The insecurity in the area began in 2005 after the militia group, Sabaot Land Defence Force (SLDF), was formed to seek redress for alleged injustices that occurred during a land distribution exercise in the Chebyuk settlement area.
But by 2008 the SLDF had been accused of killing several hundred people, and committing offences such as torture, rape and theft.
However, when the government launched a military operation to flush out the militia, both the Kenyan Army and SLDF arrested hundreds of people who were never seen again. Many are assumed dead.
A report released on Thursday by Human Rights Watch (HRW) appealed to the Kenyan government to open an inquiry into the arrests, to exhume suspected mass graves and to investigate atrocities committed by both the army and the SLDF.
The report says that between 2006 and mid-2008, the SLDF killed an estimated 750 people and the Kenyan Army an estimated 270.
HRW has called on the International Criminal Court (ICC) to determine whether crimes falling within the court’s jurisdiction were committed in Mt. Elgon and to consider opening an investigation into the violence.
“I also believe that the ICC should broaden its investigation in Kenya if the Kenyan government is unable or unwilling to carry out these investigations,” Ben Lawrence, a researcher at HRW, told IPS.
The ICC is currently prosecuting six suspected instigators of Kenya’s 2007 to 2008 post-election violence, when 1,200 people were killed, women were raped, homes and stores were looted and destroyed, and 600,000 people were internally displaced.
It is believed that the over 300 missing people were killed and buried in mass graves in Mt. Elgon, Lawrence said.
“Most of the residents we talked to pointed out 10 particular sites, which they said the army told them are areas where the bodies were buried,” said Lawrence, one of the lead researchers of the report.
Kipkeyo may have seen her husband just before he was buried in one of these mass graves. After his arrest she was instructed to give the army a list he had compiled naming members of the SLDF who had been terrorising the area.

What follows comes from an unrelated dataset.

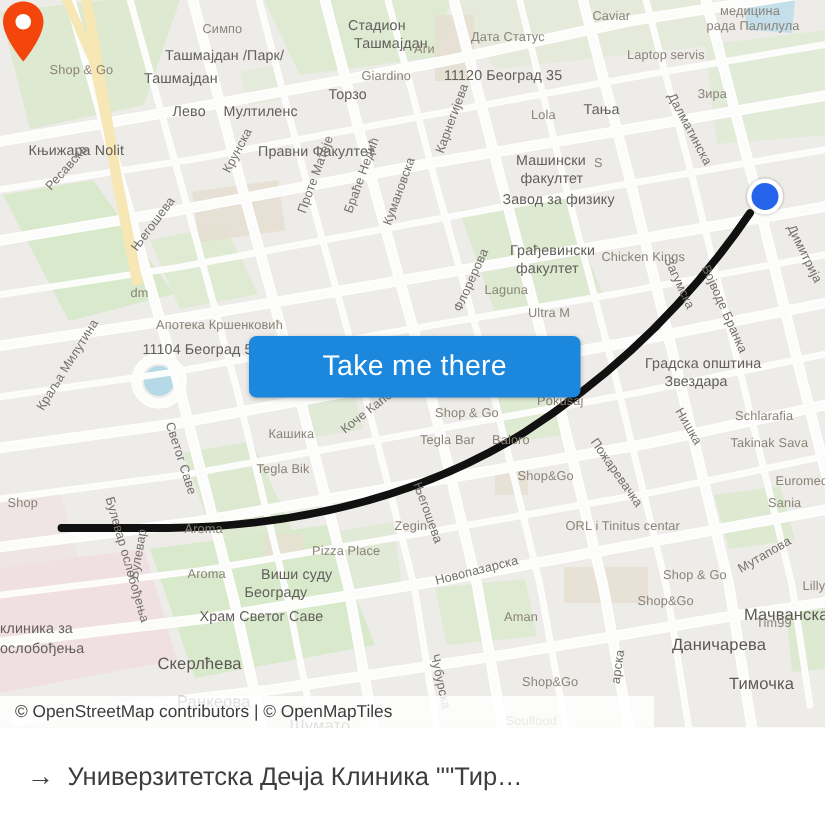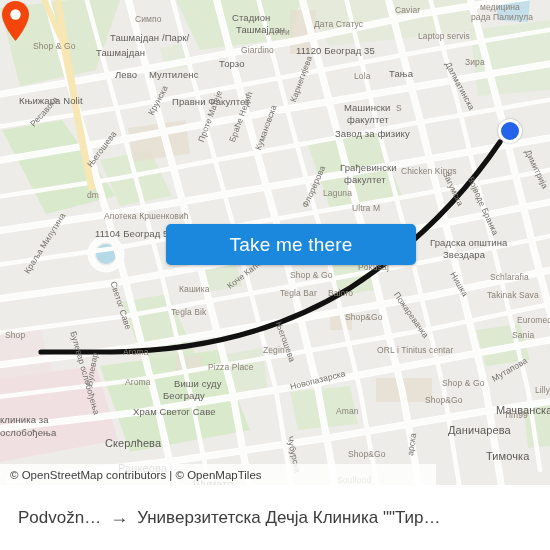"Take me there" #takeMe { width: 250px -> 221px }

“I had known about it. But on that day I was really confused to a point that I could not locate it immediately. But a few hours after they had left, I found the list and took it to the Chepkube tea factory, where the soldiers were camping,” she told IPS.

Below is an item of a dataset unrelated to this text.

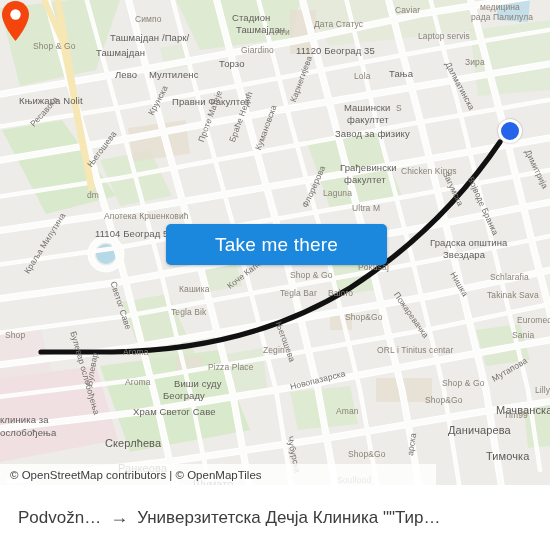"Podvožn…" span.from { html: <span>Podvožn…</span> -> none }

It was there that Kipkeyo saw her husband for the last time.
“He was lying on the ground soaked in blood. I could not tell whether he was alive or dead. I only saw him for a few minutes from a distance before I was chased away by the army officers,” she said.
The incident affected her psychologically, and a few days later on Apr. 28, 2008 she was found walking naked around a local shopping centre.
“We brought her home, (made her go for) counselling sessions until she recovered,” said her son, Robinson Sewui, 29.
“All I need to see is my husband’s body, whether dead or alive. If he is dead, I just need to see the remains, (and be able to) bury them so that I can have peace of mind,” said Kipkeyo.
Several women who lost their husbands are still psychologically affected by what happened, Lawrence said.
Currently the families of the missing men live in limbo, without being able to move forward emotionally or physically.
Under normal circumstances, the Kenyan government cannot issue a death certificate without a body. This poses a legal challenge because family members cannot inherit or rightfully own property belonging to these men until they are legally declared dead.
“I have already filed a case against the government at the Bungoma High Court in Western Kenya asking for the body of my husband,” said Kipkeyo.
HRW is helping the women file cases with both the Bungoma High Court and the East African Court of Justice.
“We are assisting some of them to lay complaints with the African Commission on Human and Peoples’ Rights, while others have filed complaints before the United Nations Working Group on Enforced or Involuntary Disappearances,” said Lawrence.